野党が「弾劾発議」でまとまり、与党からも弾劾への参加を表明する議員が出始めているなか、検察捜査への対策を立てていた青瓦台の側近が辞意を表明するなど、朴大統領への包囲網は着実にせばまっている。デモを主催してきた市民団体は、26日を「史上最大の平和デモ」と位置付け、政局を加速させるかまえだが、憂慮も見られる。(ソウル=徐台教)

26日は史上最大の200万人「ろうそくデモ」を予想

23日午前、これまで「ろうそくデモ」を主催してきた1500余の市民団体からなる「朴槿恵政権退陣・非常国民運動(略称:退陣運動)」はソウル市内で記者懇談会を開き、今後の活動方向を語った。筆者も参加して話を聞いた。

記者会見の様子。40人以上の報道陣が詰めかけた。
記者会見の様子。40人以上の報道陣が詰めかけた。

会の大部分は、26日に予定されたデモと、市民団体が現在の政局をどう見ているのかについての説明に費やされた。
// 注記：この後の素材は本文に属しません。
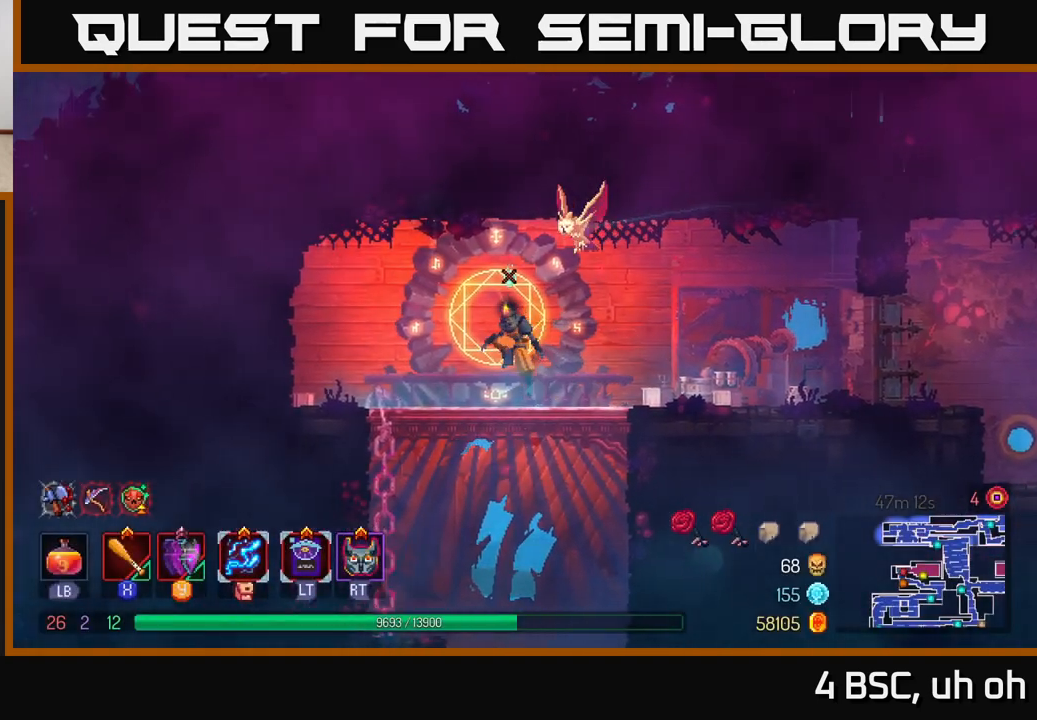
{"buttons": [], "left_stick": "down", "right_stick": "center", "events": [[167, "A", "up"], [217, "A", "down"], [333, "A", "up"]]}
パク・ビョンウ「退陣運動」合同状況室長は26日の「ろうそくデモ」をあくまで朴槿恵大統領の「即時退陣」を求めるものと位置付け、「反省の色が見られない朴大統領をより強く圧迫していく」と宣言した。その上で、3つの目標を語った。

まずは「ソウルで150万人、地方で50万の合計200万人が集まる」というもの。「100万人が2週連続で集まったということは、すでにデモが世論を代表していると見てよいため、数を増やすこと自体が目標ではない」としつつも、「11月12日を超える史上最大のデモ」になるよう、市民へ参加を呼び掛けた。

「始発で家に帰ろう」徹夜でデモも

次に、「これまで成しえなかった青瓦台(大統領府)前への行進を最大限実現させる」とし、「遠くからではなく、法で定められた青瓦台前100メートルまで行って、市民の主張を直接大統領に届ける」と語った。過去最大の参加者が訪れることを見越して、青瓦台に向かう13の道順で行進することを警察に申請している状態だ。

青瓦台へと直接つづく道は今回も警察が「行進禁止」とする可能性が高い。そのため、これまでと同様に裁判所に執行停止仮処分申請を行い、一部許可となる見通しだ。「退陣行動」側では「午後4時という早い時間」、そして「過去4回の平和デモの実績」から「ポリスラインが青瓦台側に下がる可能性もある」と期待をかける。

青瓦台へつづく道を封鎖する高さ5メートルの車壁。12日に撮影。
青瓦台へつづく道を封鎖する高さ5メートルの車壁。12日に撮影。

そして最後に「1泊2日の徹夜デモになる」という点だ。過去4度のデモはいずれも午後11時ころに公式のプログラムが終了し自主解散となっていたが、今回は「始発で家に帰ろう」を合言葉に、光化門広場に集まり、市民が自由な発言を行う場を設けるなどしてデモを続けるという。26日のデモが10月29日より行われててきた、一連のろうそくデモの集大成になることを暗に語っている。